The spate of long-income REIT listings and their failure to raise the expected levels of capital has not deterred Aviva from launching its own Secure Income REIT.
The fund manager aims to raise £200m for the REIT, which will target assets with strong occupier covenants and leases of more than 10 years.
Its first purchase will be a portfolio of four properties for £85m.
Renos Booth, head of real estate long income at Aviva Investors, who will be managing the new REIT, says that a focus on tenant covenants rather than lease length would be its USP.
“Our differentiating factor is we that would rather ensure we have a low probability of default with our investments,” he says. “We want to get that extra bit of yield through a slightly shorter [lease] duration.
“There is no point paying a keener yield to buy longer-duration income if there is a risk that tenant may not be there at the end of the term.”
Late to the table
Nine REITs have launched so far in 2017, almost all targeting long or secure income, whether through commercial, residential or alternative investment strategies.
A number of these have failed to reach their stated targets, and these failures have been attributed to investor fatigue or scepticism.
AEW’s UK Long Lease REIT raised 54% of its target, while LXI REIT pulled in 69%.
“I would like to think that maybe part of the reason they have not succeeded in getting their full raise is the knowledge that we might be coming out there,” says Booth.
“We have obviously been having discussions with potential investors for some time now, and we like to believe that may be the case.”
Booth says the fact that a portfolio of only £85m was lined up was not an admission that it would fail to make its targeted raise.
“We have got to manage the process as well.
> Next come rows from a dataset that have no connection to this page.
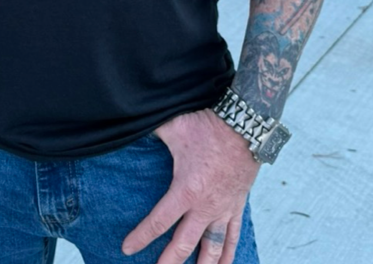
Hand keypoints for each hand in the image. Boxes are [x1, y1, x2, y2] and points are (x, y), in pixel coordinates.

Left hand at [122, 108, 258, 263]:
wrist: (245, 124)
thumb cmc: (207, 125)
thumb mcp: (174, 127)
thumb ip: (153, 131)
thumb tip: (135, 123)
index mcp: (186, 190)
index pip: (159, 221)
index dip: (141, 237)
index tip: (127, 248)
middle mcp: (205, 206)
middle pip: (183, 244)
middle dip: (168, 262)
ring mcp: (223, 208)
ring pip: (211, 247)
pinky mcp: (237, 205)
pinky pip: (233, 236)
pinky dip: (228, 254)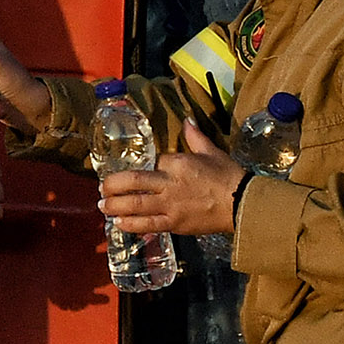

There will have been opportunities that we would have been able to access that, maybe due to timing, would not have fitted,” he says.
“We were not able to say anything about the messaging of this proposition, because of the sensitivities around listing rules, so we have not been actively going out there to source the product at the moment.”
He says that all £200m of capital should be deployed within nine months.
Strength of the name
Aviva will also be relying on the strength of its name to help with the raise and to differentiate it from the plethora of other vehicles. It is committing just under 20% of the gross issue proceeds.
Booth points out that his firm was one of the first into the sector when it launched its long-income fund in 2004, and adds that AEW has traded more than £2bn in assets over the past five years. It currently has £4bn of long-income property under management.
“We are confident we can access this product continually going forward, but we have to time it appropriately as well,” he says. “We have got a track record in this space that shows if you buy strong-quality credit and real estate in a downturn, it provides you with greater capital stability.”
The REIT’s new board will be led by chairman Andrew Cunningham, the former chief executive of Grainger; Suzanne Avery, formerly Royal Bank of Scotland’s managing director; Steffan Francis, previously of M&G Real Estate; and Marlene Wood, previously of Miller Developments.
Booth says that new assets will be bought from various sources, with one or two possibly from other Aviva funds.
“We are not buying any from the existing long-income fund,” he says. “There may be one or two assets that may come from the wider Aviva business, because that side of the business, the UK direct space, has gone through a strategic review as well.”
Aviva has been a net seller in the UK and is focusing on “place making” opportunities.
Despite the competition, Booth says he is confident about Aviva’s new REIT.
“We would not be launching this product if we did not believe there was the potential to expand this product as well,” he says.